> What the exercise asks: From the entries below, list each line with "which".
--- --- ---
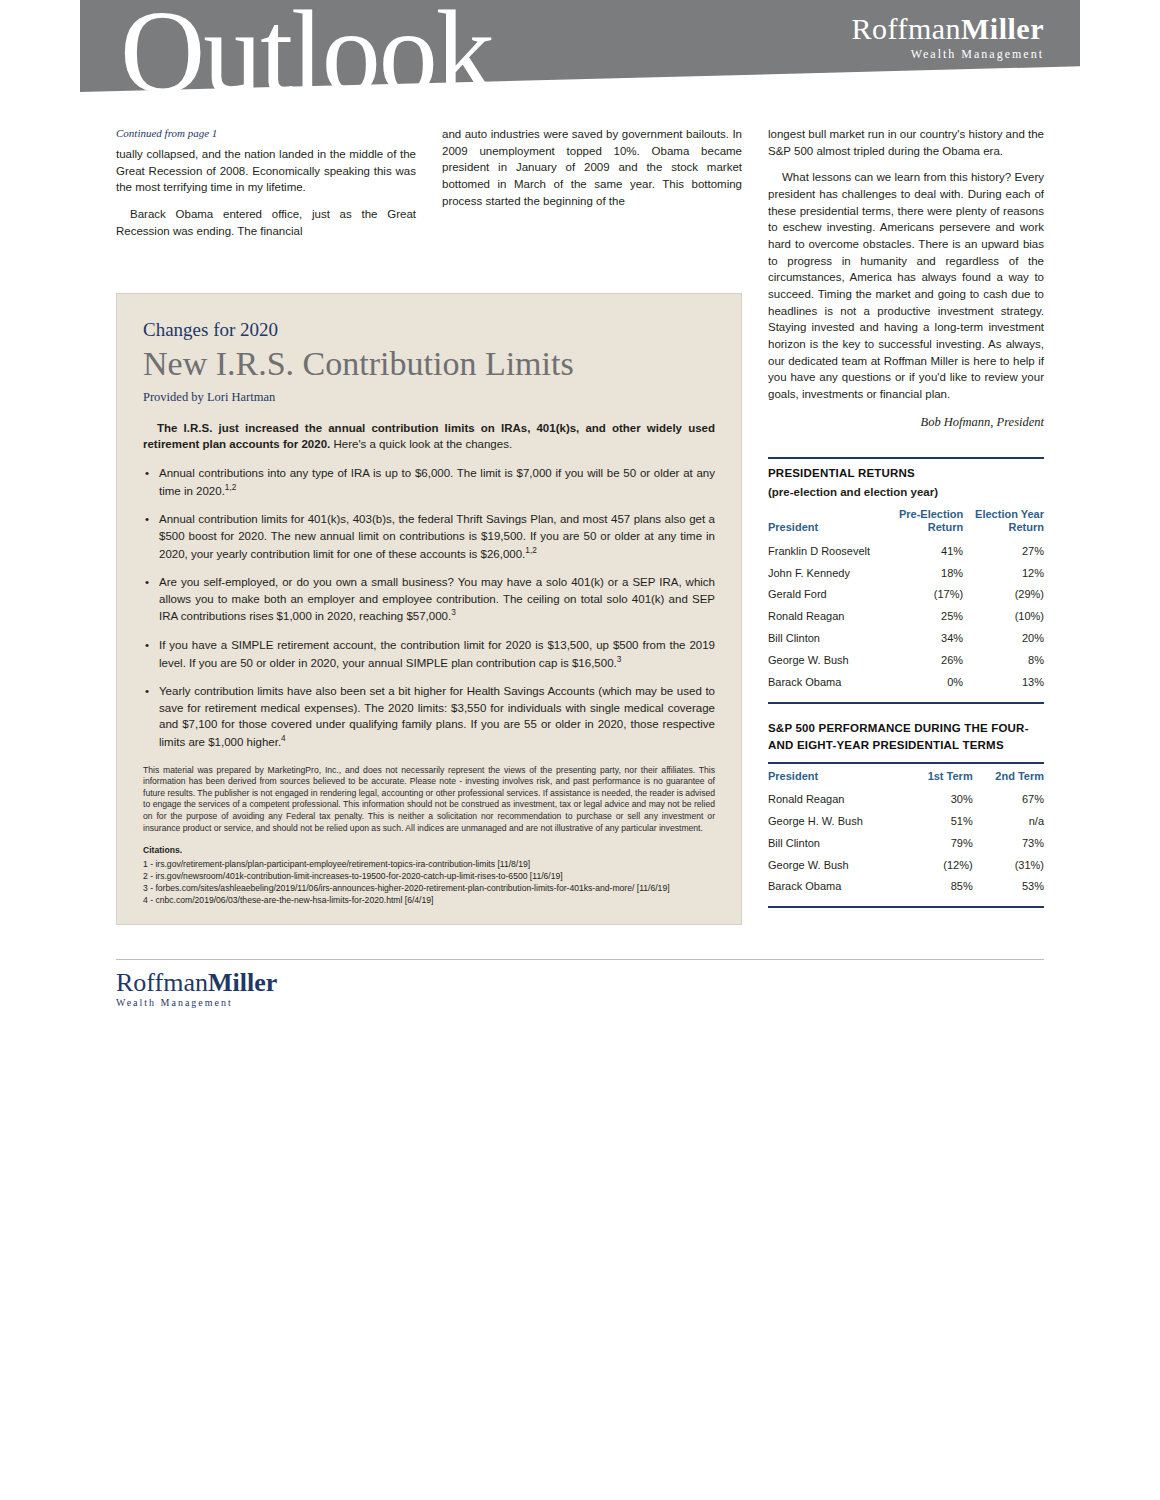Outlook
RoffmanMiller
Wealth Management
Continued from page 1
tually collapsed, and the nation landed in the middle of the Great Recession of 2008. Economically speaking this was the most terrifying time in my lifetime.
Barack Obama entered office, just as the Great Recession was ending. The financial
and auto industries were saved by government bailouts. In 2009 unemployment topped 10%. Obama became president in January of 2009 and the stock market bottomed in March of the same year. This bottoming process started the beginning of the
longest bull market run in our country's history and the S&P 500 almost tripled during the Obama era.
What lessons can we learn from this history? Every president has challenges to deal with. During each of these presidential terms, there were plenty of reasons to eschew investing. Americans persevere and work hard to overcome obstacles. There is an upward bias to progress in humanity and regardless of the circumstances, America has always found a way to succeed. Timing the market and going to cash due to headlines is not a productive investment strategy. Staying invested and having a long-term investment horizon is the key to successful investing. As always, our dedicated team at Roffman Miller is here to help if you have any questions or if you'd like to review your goals, investments or financial plan.
Bob Hofmann, President
Presidential Returns
(pre-election and election year)
| President | Pre-Election Return | Election Year Return |
| --- | --- | --- |
| Franklin D Roosevelt | 41% | 27% |
| John F. Kennedy | 18% | 12% |
| Gerald Ford | (17%) | (29%) |
| Ronald Reagan | 25% | (10%) |
| Bill Clinton | 34% | 20% |
| George W. Bush | 26% | 8% |
| Barack Obama | 0% | 13% |
S&P 500 Performance During the Four-
and Eight-Year Presidential Terms
| President | 1st Term | 2nd Term |
| --- | --- | --- |
| Ronald Reagan | 30% | 67% |
| George H. W. Bush | 51% | n/a |
| Bill Clinton | 79% | 73% |
| George W. Bush | (12%) | (31%) |
| Barack Obama | 85% | 53% |
Changes for 2020
New I.R.S. Contribution Limits
Provided by Lori Hartman
The I.R.S. just increased the annual contribution limits on IRAs, 401(k)s, and other widely used retirement plan accounts for 2020. Here's a quick look at the changes.
Annual contributions into any type of IRA is up to $6,000. The limit is $7,000 if you will be 50 or older at any time in 2020.1,2
Annual contribution limits for 401(k)s, 403(b)s, the federal Thrift Savings Plan, and most 457 plans also get a $500 boost for 2020. The new annual limit on contributions is $19,500. If you are 50 or older at any time in 2020, your yearly contribution limit for one of these accounts is $26,000.1,2
Are you self-employed, or do you own a small business? You may have a solo 401(k) or a SEP IRA, which allows you to make both an employer and employee contribution. The ceiling on total solo 401(k) and SEP IRA contributions rises $1,000 in 2020, reaching $57,000.3
If you have a SIMPLE retirement account, the contribution limit for 2020 is $13,500, up $500 from the 2019 level. If you are 50 or older in 2020, your annual SIMPLE plan contribution cap is $16,500.3
Yearly contribution limits have also been set a bit higher for Health Savings Accounts (which may be used to save for retirement medical expenses). The 2020 limits: $3,550 for individuals with single medical coverage and $7,100 for those covered under qualifying family plans. If you are 55 or older in 2020, those respective limits are $1,000 higher.4
This material was prepared by MarketingPro, Inc., and does not necessarily represent the views of the presenting party, nor their affiliates. This information has been derived from sources believed to be accurate. Please note - investing involves risk, and past performance is no guarantee of future results. The publisher is not engaged in rendering legal, accounting or other professional services. If assistance is needed, the reader is advised to engage the services of a competent professional. This information should not be construed as investment, tax or legal advice and may not be relied on for the purpose of avoiding any Federal tax penalty. This is neither a solicitation nor recommendation to purchase or sell any investment or insurance product or service, and should not be relied upon as such. All indices are unmanaged and are not illustrative of any particular investment.
Citations.
1 - irs.gov/retirement-plans/plan-participant-employee/retirement-topics-ira-contribution-limits [11/8/19]
2 - irs.gov/newsroom/401k-contribution-limit-increases-to-19500-for-2020-catch-up-limit-rises-to-6500 [11/6/19]
3 - forbes.com/sites/ashleaebeling/2019/11/06/irs-announces-higher-2020-retirement-plan-contribution-limits-for-401ks-and-more/ [11/6/19]
4 - cnbc.com/2019/06/03/these-are-the-new-hsa-limits-for-2020.html [6/4/19]
RoffmanMiller
Wealth Management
--- --- ---
> Exercise answer:
Are you self-employed, or do you own a small business? You may have a solo 401(k) or a SEP IRA, which allows you to make both an employer and employee contribution. The ceiling on total solo 401(k) and SEP IRA contributions rises $1,000 in 2020, reaching $57,000.3
Yearly contribution limits have also been set a bit higher for Health Savings Accounts (which may be used to save for retirement medical expenses). The 2020 limits: $3,550 for individuals with single medical coverage and $7,100 for those covered under qualifying family plans. If you are 55 or older in 2020, those respective limits are $1,000 higher.4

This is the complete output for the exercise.